Denunciamos a mais grave e iminente ofensiva aos direitos dos povos indígenas desde a Constituição Federal de 1988, orquestrada pelos três Poderes da República em conluio com as oligarquias econômicas nacionais e internacionais, com o objetivo de usurpar e explorar nossos territórios tradicionais e destruir os bens naturais, essenciais para a preservação da vida e o bem estar da humanidade, bem como devastar o patrimônio sociocultural que milenarmente preservamos.

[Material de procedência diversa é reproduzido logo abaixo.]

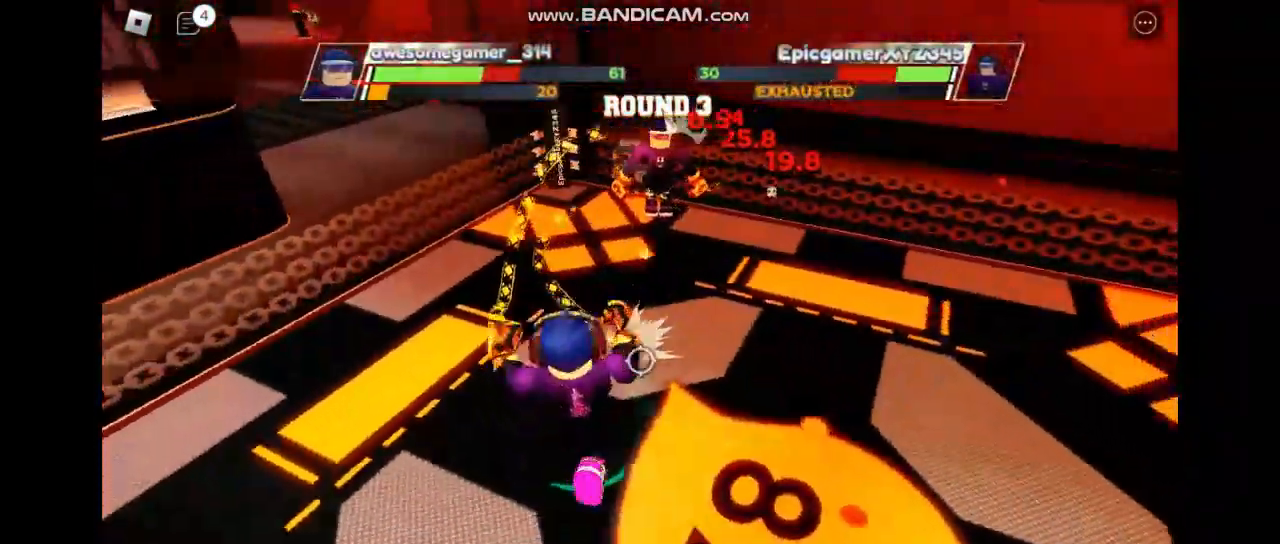
{"keys": ["space"], "events": [[33, "space", "down"]]}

Desde que tomou o poder, o governo Michel Temer tem adotado graves medidas para desmantelar todas as políticas públicas voltadas a atender de forma diferenciada nossos povos, como o subsistema de saúde indígena, a educação escolar indígena e a identificação, demarcação, gestão e proteção das terras indígenas. Além disso, tem promovido o sucateamento dos já fragilizados órgãos públicos, com inaceitáveis cortes orçamentários e de recursos humanos na Fundação Nacional do Índio (Funai) e com nomeações de notórios inimigos dos povos indígenas para cargos de confiança, além de promover o retorno da política assimilacionista e tutelar adotada durante a ditadura militar, responsável pelo etnocídio e genocídio dos nossos povos, em direta afronta à nossa autonomia e dignidade, garantidos expressamente pela Lei Maior.

No Legislativo, são cada vez mais frontais os ataques aos direitos fundamentais dos povos indígenas, orquestrados por um Congresso Nacional dominado por interesses privados imediatistas e contrários ao interesse público, como o agronegócio, a mineração, as empreiteiras, setores industriais e outros oligopólios nacionais e internacionais. Repudiamos com veemência as propostas de emenda constitucional, projetos de lei e demais proposições legislativas violadoras dos nossos direitos originários e dos direitos das demais populações tradicionais e do campo, que tramitam sem qualquer consulta ou debate junto às nossas instâncias representativas, tais como a PEC 215/2000, a PEC 187/2016, o PL 1610/1996, o PL 3729/2004 e outras iniciativas declaradamente anti-indígenas.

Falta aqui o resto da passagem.